**EXERCISE OBJECTIVE**:
Could you set down every line of the entries below without changing a word, leaving out the pictures?

-- SOURCE DATA follows --

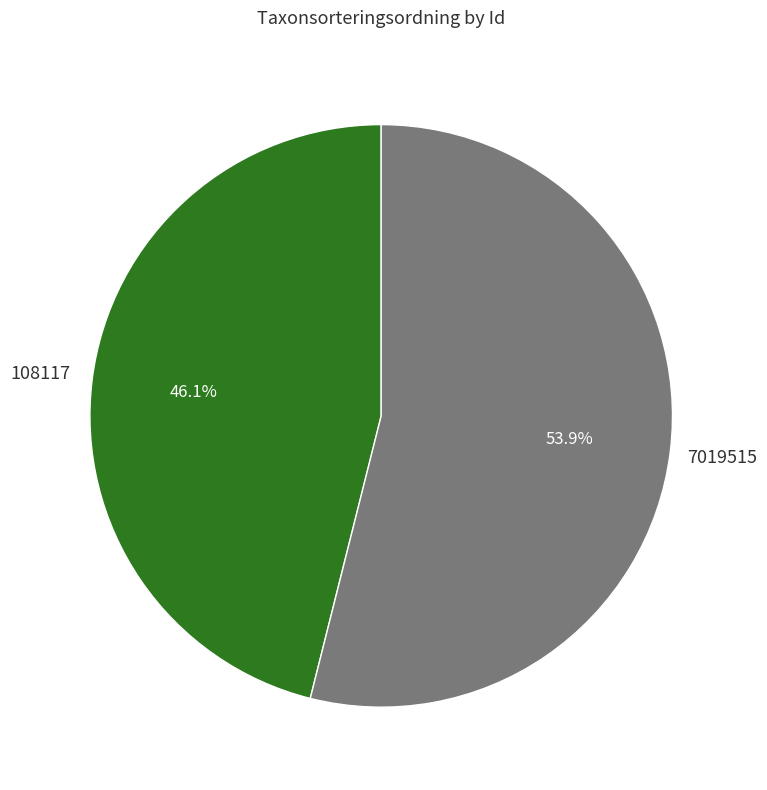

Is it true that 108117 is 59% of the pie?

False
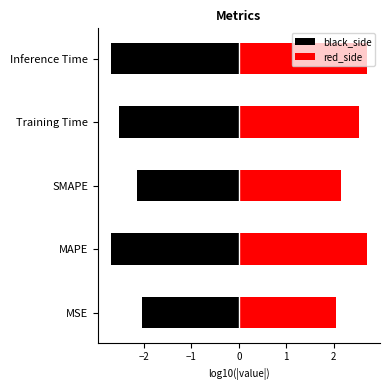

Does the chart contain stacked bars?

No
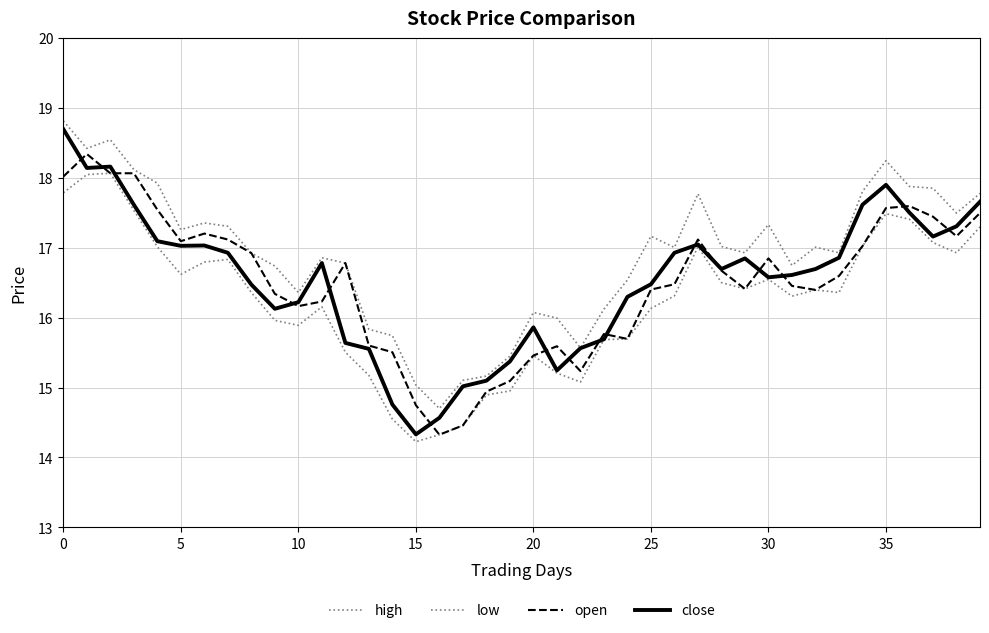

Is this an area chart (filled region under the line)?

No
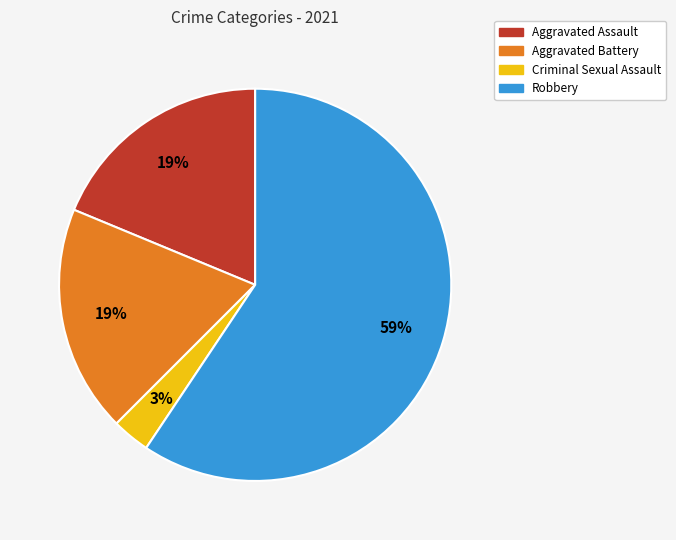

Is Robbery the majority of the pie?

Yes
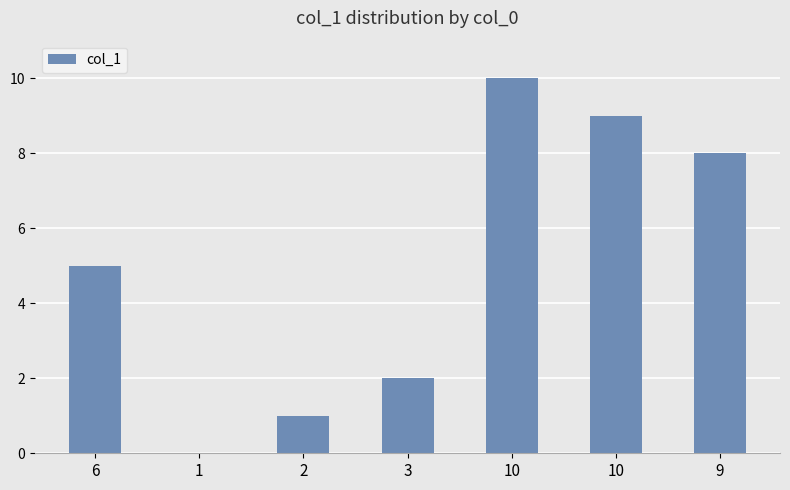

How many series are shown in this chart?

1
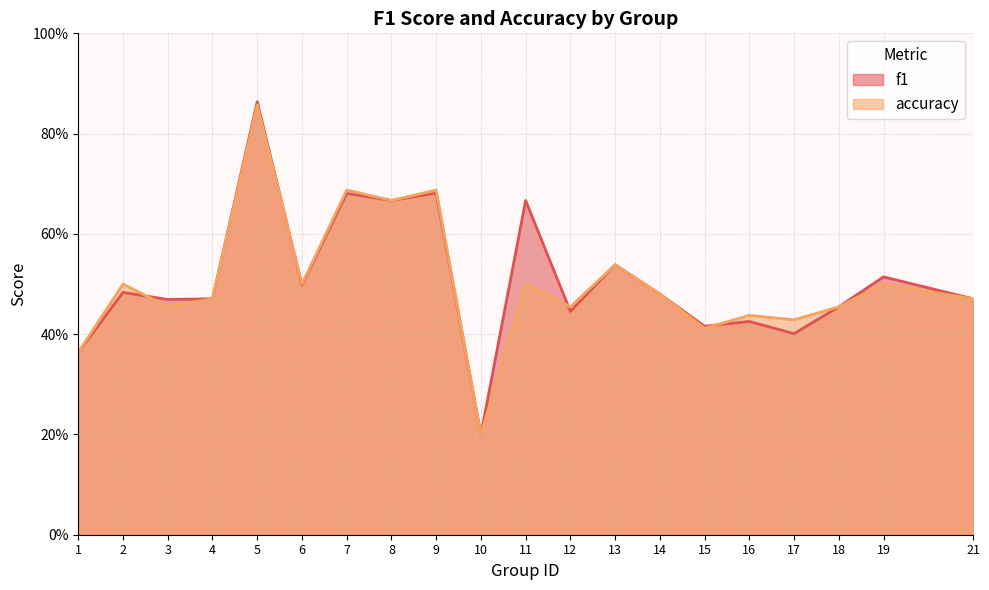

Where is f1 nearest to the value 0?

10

-- SOURCE DATA concluded --

**OUTPUT OF THE EXERCISE**:
Is it true that 108117 is 59% of the pie?

False

Does the chart contain stacked bars?

No

Is this an area chart (filled region under the line)?

No

Is Robbery the majority of the pie?

Yes

How many series are shown in this chart?

1

Where is f1 nearest to the value 0?

10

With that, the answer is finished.